No. 9 is a tall, rangy horse familiar with people but a good 300 pounds underweight. His ribs protrude beneath his skin. He has no fat on his body and little muscle, and he is in the last stages of starvation.

In a stall across from him stands No. 26, an emaciated bay gelding with probable stomach parasites. He watches over No. 17, a skittish 6-month-old filly in the next stall that flinches at an extended hand.

Outside, in a pasture, there's No. 3, another skinny horse, with an abscessed tooth, and several other horses that have had so little contact with people that they're virtually wild.

They are among 26 horses, many starving and neglected, that were taken May 13 from a farm in Garrett County to the Days End Farm Horse Rescue facility in Woodbine in Howard County.

The horses, in addition to cattle and goats, were found in a muddy field devoid of much grass, where the hungry animals had apparently gnawed away tree bark to stay alive, said a rescue farm official and a volunteer with the Garrett Humane Society.

The field was also littered with animal remains, some of which appeared to have been burned in a refuse pile, the rescue farm official said.

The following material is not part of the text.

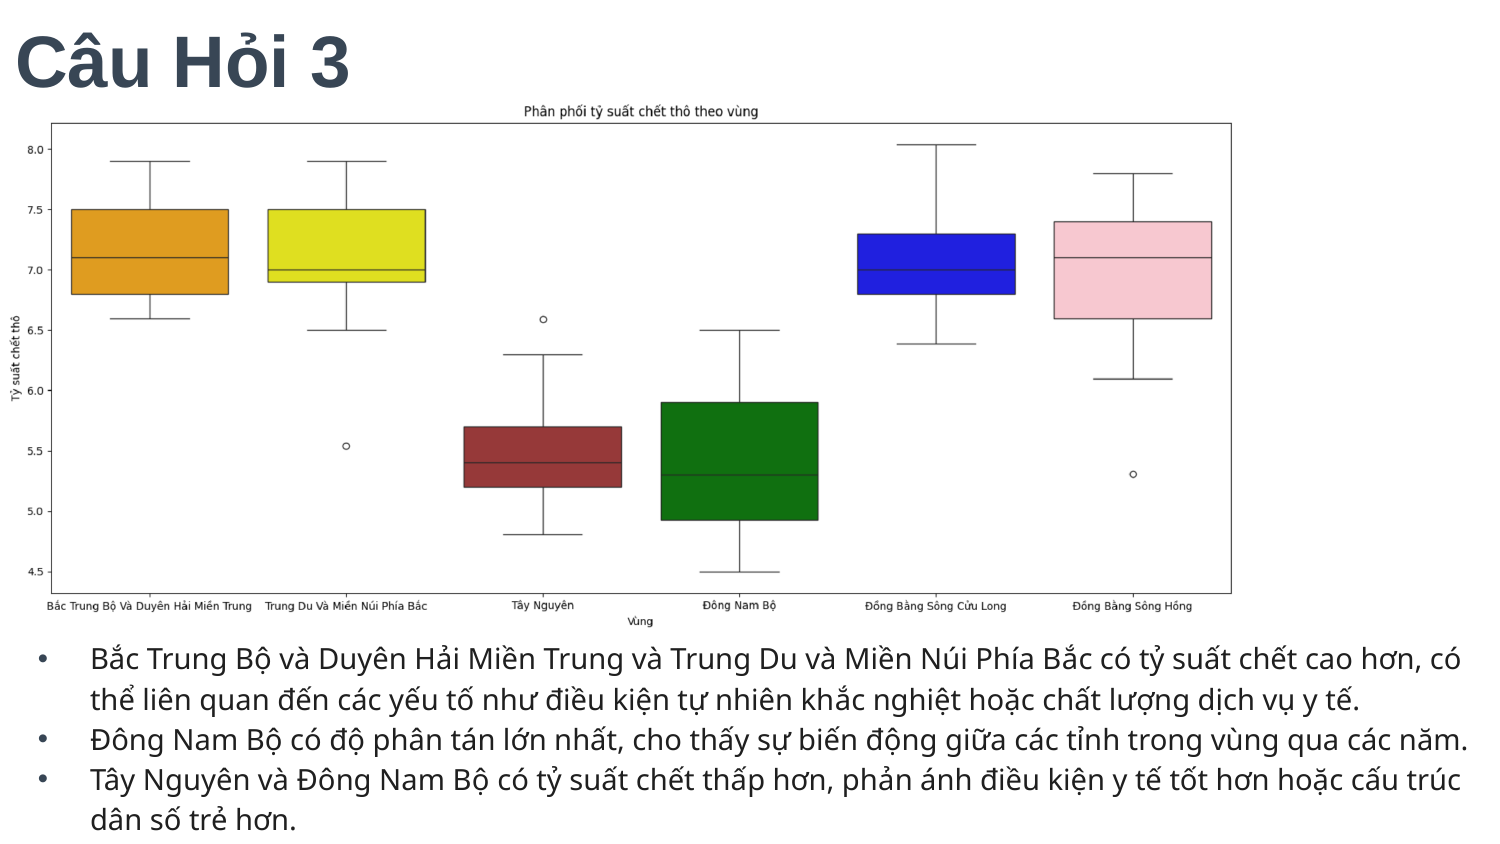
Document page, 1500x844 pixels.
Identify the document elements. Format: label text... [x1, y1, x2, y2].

title Câu Hỏi 3 [0, 0, 1029, 101]
subtitle Bắc Trung Bộ và Duyên Hải Miền Trung và Trung Du và Miền Núi Phía Bắc có tỷ suất chết cao hơn, có thể liên quan đến các yếu tố như điều kiện tự nhiên khắc nghiệt hoặc chất lượng dịch vụ y tế. Đông Nam Bộ có độ phân tán lớn nhất, cho thấy sự biến động giữa các tỉnh trong vùng qua các năm. Tây Nguyên và Đông Nam Bộ có tỷ suất chết thấp hơn, phản ánh điều kiện y tế tốt hơn hoặc cấu trúc dân số trẻ hơn. [0, 620, 1500, 843]
picture [0, 102, 1236, 629]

The animals were taken from the field at the behest of the Garrett Humane Society after an inspection by a local veterinarian, said Deb Clatterbuck, a volunteer investigator with the Humane Society. An anonymous caller had contacted the agency about the situation.

The veterinarian, Fred Adams, said Friday: "The basic problem is [that] too many horses and cattle on too limited an amount of property with inadequate nutrition resulted in a lot of very thin, emaciated, weak animals."

Clatterbuck declined to identify the animals' owner, saying that information was being gathered.

Garrett State's Attorney Lisa Thayer Welch said Friday that the investigation was being conducted by the Humane Society, which under Maryland law can seek charges through District Court.

A District Court commissioner would review an application. If probable cause is found, the court would issue the appropriate charges via a summons or a warrant, she said. Her office would prosecute. She said an investigation was under way.

The horses were taken in a trailer convoy to Days End. The other animals were taken elsewhere.

"We took in 26 horses," said Susan Mitchell, development director at the rescue farm. "Their health condition ranges from poor to critically ill."